• **WHAT YOU WILL DO**:
In the forum thread about the Lyft accident, why won't the poster's personal insurance get involved?

• **SUPPLIED PASSAGE**:
=======
I was in an accident during a Lyft ride yesterday where a teenager who didn't know how to drive in SF tried making an illegal u-turn in front of me without looking for oncoming traffic in the opposite direction (I was already in the intersection when he began his u-turn), and we of course collided. He was completely at fault, and admitted he was at fault in front of the police officers while they were filing the report. The police did mention to me that my car was most likely going to be totaled (I had a 2012 VW GTI that was in perfect condition, and only had 58,000 miles on it), but the repair shop I had it towed to said they'd be able to repair it.

My personal insurance won't have anything to do with it since I had two Lyft passengers in my car at the time, so I'm having to rely on Lyft's insurance.

I'm wondering if anyone was in a similar situation and what the outcome was. Lyft is my only source of income, and I'm concerned to know what the outcome of all of this will be.


----------



## observer

soupergloo said:


> This may have been addressed in a previous thread already, but I'm really looking for advice.
> 
> I was in an accident during a Lyft ride yesterday where a teenager who didn't know how to drive in SF tried making an illegal u-turn in front of me without looking for oncoming traffic in the opposite direction (I was already in the intersection when he began his u-turn), and we of course collided. He was completely at fault, and admitted he was at fault in front of the police officers while they were filing the report. The police did mention to me that my car was most likely going to be totaled (I had a 2012 VW GTI that was in perfect condition, and only had 58,000 miles on it), but the repair shop I had it towed to said they'd be able to repair it.
> 
> My personal insurance won't have anything to do with it since I had two Lyft passengers in my car at the time, so I'm having to rely on Lyft's insurance.
> 
> I'm wondering if anyone was in a similar situation and what the outcome was. Lyft is my only source of income, and I'm concerned to know what the outcome of all of this will be.


Why would you have to go to Lyfts insurance?

If it was the other drivers fault, you should be dealing with them.


----------



## soupergloo

observer said:


> Why would you have to go to Lyfts insurance?
> 
> If it was the other drivers fault, you should be dealing with them.


I plan on calling his insurance company today, but don't expect to get too far considering it's Sunday. Lyft has suspended my driving until this is all sorted out.

Regardless, I will need a rental car ASAP - will Lyft allow me to work in a rental?


----------



## Uber Driver 007

soupergloo said:


> I plan on calling his insurance company today, but don't expect to get too far considering it's Sunday. Lyft has suspended my driving until this is all sorted out.
=======
• **DATASET CONTENT**:
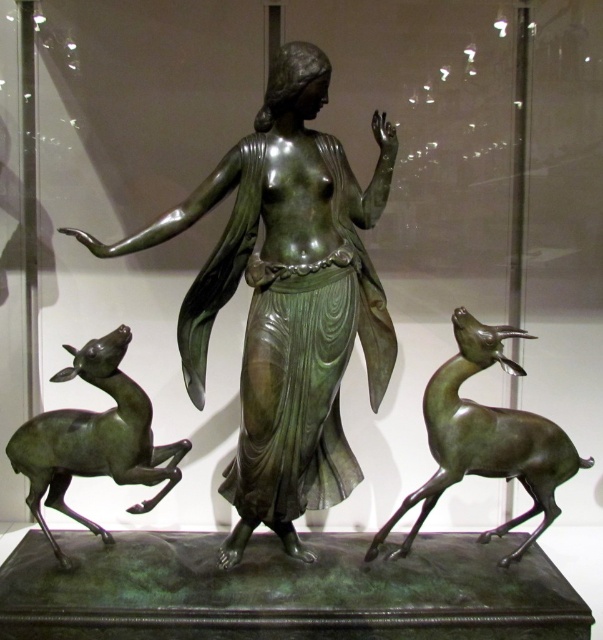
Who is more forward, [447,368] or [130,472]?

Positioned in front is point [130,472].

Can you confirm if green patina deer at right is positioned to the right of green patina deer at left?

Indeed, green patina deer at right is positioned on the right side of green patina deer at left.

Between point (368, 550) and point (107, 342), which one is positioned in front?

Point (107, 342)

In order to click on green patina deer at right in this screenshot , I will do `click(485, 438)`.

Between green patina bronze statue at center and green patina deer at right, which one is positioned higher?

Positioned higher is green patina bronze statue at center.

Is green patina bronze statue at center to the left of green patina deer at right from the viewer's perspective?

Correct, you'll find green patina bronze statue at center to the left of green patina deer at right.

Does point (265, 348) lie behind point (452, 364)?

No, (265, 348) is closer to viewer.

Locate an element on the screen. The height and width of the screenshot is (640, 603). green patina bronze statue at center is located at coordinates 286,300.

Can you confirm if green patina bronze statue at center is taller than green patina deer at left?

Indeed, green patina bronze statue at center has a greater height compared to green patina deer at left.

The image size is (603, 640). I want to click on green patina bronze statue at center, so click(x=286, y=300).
=======
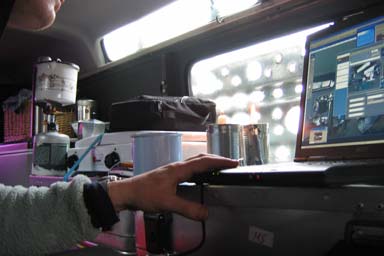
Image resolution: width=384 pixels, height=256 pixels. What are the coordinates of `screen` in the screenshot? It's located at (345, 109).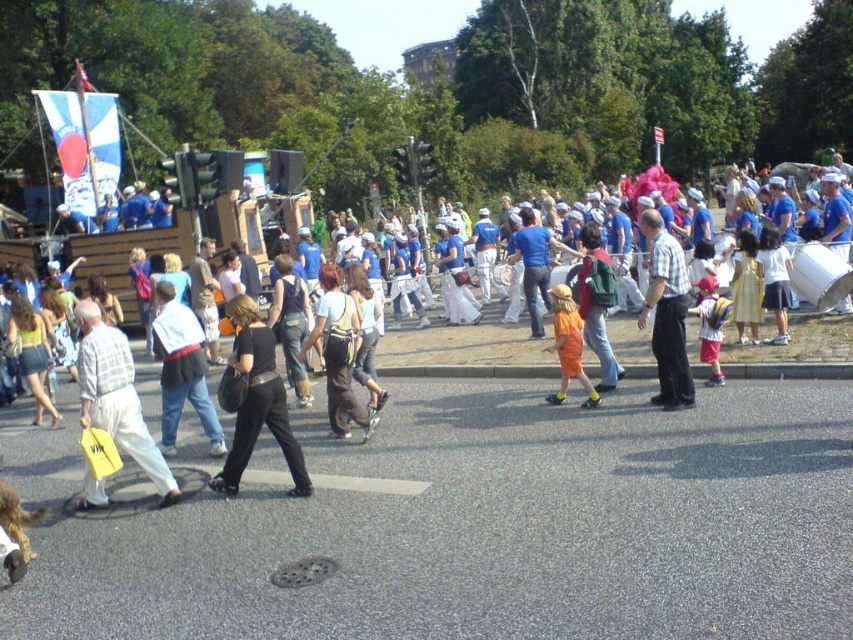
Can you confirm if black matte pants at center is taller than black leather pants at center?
=======
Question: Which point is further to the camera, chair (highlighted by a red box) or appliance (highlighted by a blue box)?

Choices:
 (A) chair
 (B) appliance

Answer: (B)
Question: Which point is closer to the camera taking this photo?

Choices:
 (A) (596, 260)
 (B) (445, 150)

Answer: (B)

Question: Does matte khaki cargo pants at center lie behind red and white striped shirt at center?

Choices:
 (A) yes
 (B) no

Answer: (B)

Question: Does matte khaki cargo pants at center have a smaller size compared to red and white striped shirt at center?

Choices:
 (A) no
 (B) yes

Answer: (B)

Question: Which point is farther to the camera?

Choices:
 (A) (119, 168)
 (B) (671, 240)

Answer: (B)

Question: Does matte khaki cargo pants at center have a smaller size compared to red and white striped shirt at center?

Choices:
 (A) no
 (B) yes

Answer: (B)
=======
• **OUTPUT BELOW**:
The poster had two Lyft passengers in the car at the time of the accident.